- Task directions
Go through the records and report every line that contains the word "website". Copy each of those lines in full.

- Provided records

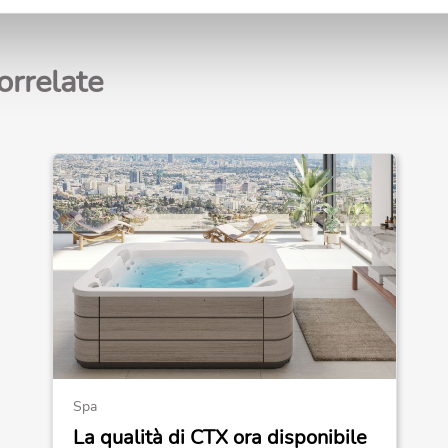
orrelate
Spa
La qualità di CTX ora disponibile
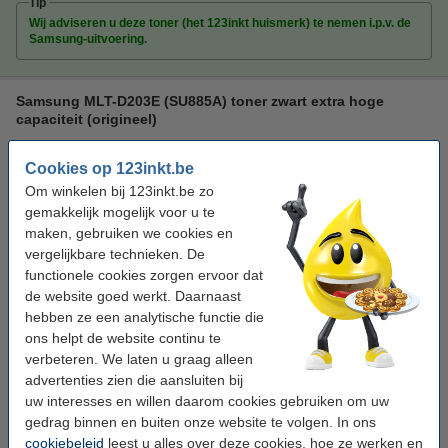
Tip
Wij adviseren u deze toner (het 123inkt huismerk) te nemen i.p.v. de
Samsung-uitvoering.
Samsung MLT-D203E (SU885A) toner zwart extra hoge
capaciteit (origineel)
zwart
toner
± 10.000 pagina's
Cookies op 123inkt.be
Bekijk de specificaties en omschrijving
Om winkelen bij 123inkt.be zo
Direct leverbaar
gemakkelijk mogelijk voor u te
Morgen in huis
maken, gebruiken we cookies en
vergelijkbare technieken. De
Per pagina
€ 0,013
functionele cookies zorgen ervoor dat
de website goed werkt. Daarnaast
€ 131,50
Bestellen
hebben ze een analytische functie die
ons helpt de website continu te
Bespaar bijna
45%
op uw afdrukkosten
verbeteren. We laten u graag alleen
advertenties zien die aansluiten bij
Bespaar op uw afdrukkosten.
uw interesses en willen daarom cookies gebruiken om uw
123inkt huismerk vervangt Samsung MLT-D203E (SU885A)
toner zwart extra hoge capaciteit
gedrag binnen en buiten onze website te volgen. In ons
€ 72,50
cookiebeleid
leest u alles over deze cookies, hoe ze werken en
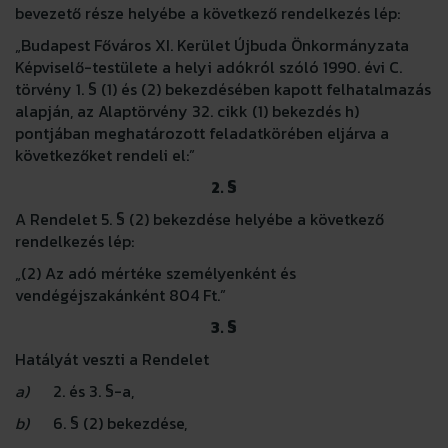
bevezető része helyébe a következő rendelkezés lép:
„Budapest Főváros XI. Kerület Újbuda Önkormányzata
Képviselő-testülete a helyi adókról szóló 1990. évi C.
törvény 1. § (1) és (2) bekezdésében kapott felhatalmazás
alapján, az Alaptörvény 32. cikk (1) bekezdés h)
pontjában meghatározott feladatkörében eljárva a
következőket rendeli el:”
2. §
A Rendelet 5. § (2) bekezdése helyébe a következő
rendelkezés lép:
„(2) Az adó mértéke személyenként és
vendégéjszakánként 804 Ft.”
3. §
Hatályát veszti a Rendelet
a)
2. és 3. §-a,
b)
6. § (2) bekezdése,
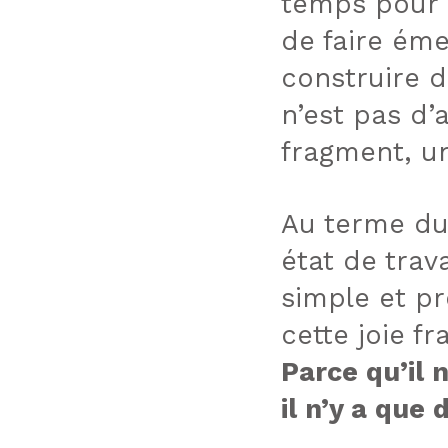
temps pour 
de faire éme
construire d
n’est pas d’
fragment, u
Au terme du
état de trav
simple et pr
cette joie fr
Parce qu’il 
il n’y a que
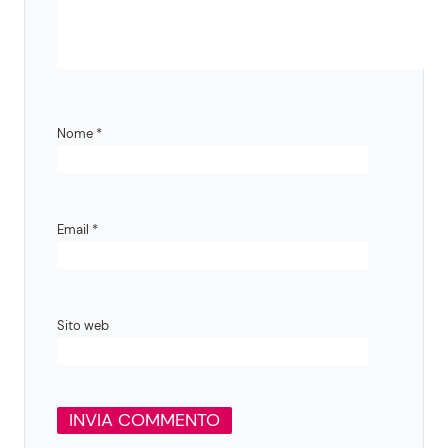
Nome
*
Email
*
Sito web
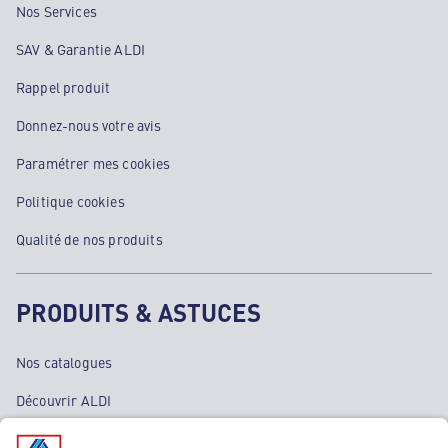
Nos Services
SAV & Garantie ALDI
Rappel produit
Donnez-nous votre avis
Paramétrer mes cookies
Politique cookies
Qualité de nos produits
PRODUITS & ASTUCES
Nos catalogues
Découvrir ALDI
Nos bons plans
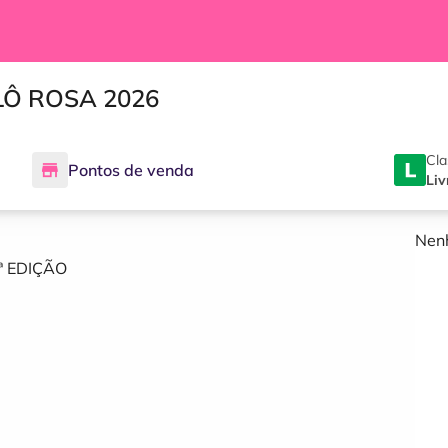
CLÔ ROSA 2026
Cla
Pontos de venda
Liv
Nenh
ª EDIÇÃO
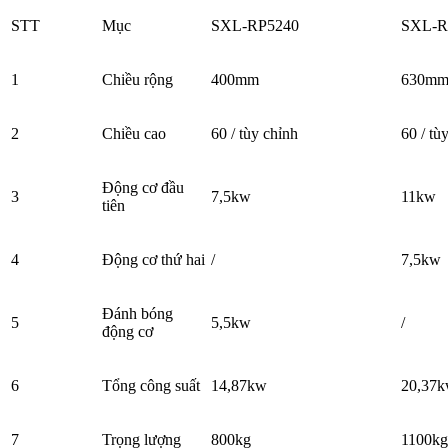
STT
Mục
SXL-RP5240
SXL-R
1
Chiều rộng
400mm
630m
2
Chiều cao
60 / tùy chỉnh
60 / tù
Động cơ đầu
3
7,5kw
11kw
tiên
4
Động cơ thứ hai
/
7,5kw
Đánh bóng
5
5,5kw
/
động cơ
6
Tổng công suất
14,87kw
20,37
7
Trọng lượng
800kg
1100kg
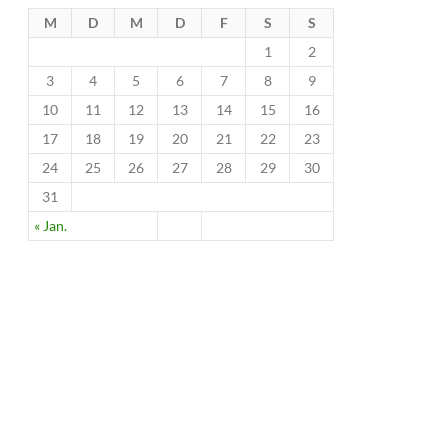
M
D
M
D
F
S
S
1
2
3
4
5
6
7
8
9
10
11
12
13
14
15
16
17
18
19
20
21
22
23
24
25
26
27
28
29
30
31
« Jan.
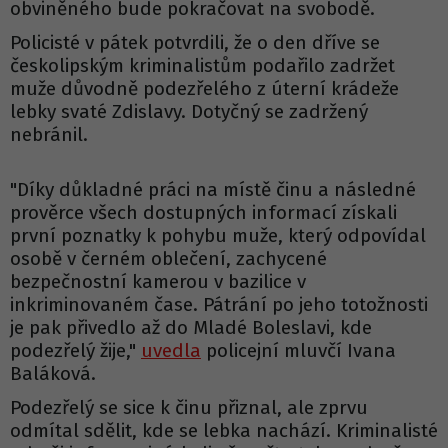
obviněného bude pokračovat na svobodě.
Policisté v pátek potvrdili, že o den dříve se
českolipským kriminalistům podařilo zadržet
muže důvodně podezřelého z úterní krádeže
lebky svaté Zdislavy. Dotyčný se zadržený
nebránil.
"Díky důkladné práci na místě činu a následné
prověrce všech dostupných informací získali
první poznatky k pohybu muže, který odpovídal
osobě v černém oblečení, zachycené
bezpečnostní kamerou v bazilice v
inkriminovaném čase. Pátrání po jeho totožnosti
je pak přivedlo až do Mladé Boleslavi, kde
podezřelý žije,"
uvedla
policejní mluvčí Ivana
Baláková.
Podezřelý se sice k činu přiznal, ale zprvu
odmítal sdělit, kde se lebka nachází. Kriminalisté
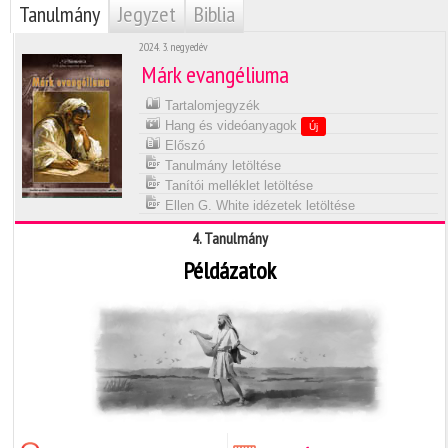
Tanulmány
Jegyzet
Biblia
2024. 3. negyedév
Márk evangéliuma
Tartalomjegyzék
Hang és videóanyagok
Új
Előszó
Tanulmány letöltése
Tanítói melléklet letöltése
Ellen G. White idézetek letöltése
4. Tanulmány
Példázatok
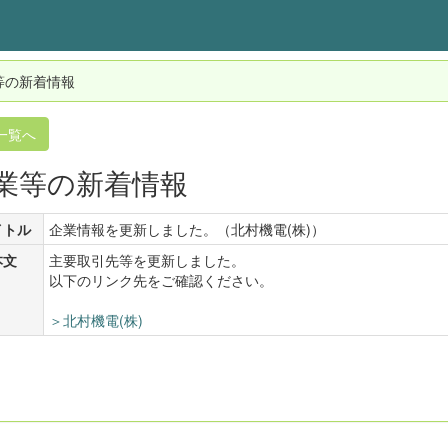
等の新着情報
一覧へ
業等の新着情報
イトル
企業情報を更新しました。（北村機電(株)）
本文
主要取引先等を更新しました。
以下のリンク先をご確認ください。
＞北村機電(株)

- Response to this task
de website goed werkt. Daarnaast
ons helpt de website continu te
gedrag binnen en buiten onze website te volgen. In ons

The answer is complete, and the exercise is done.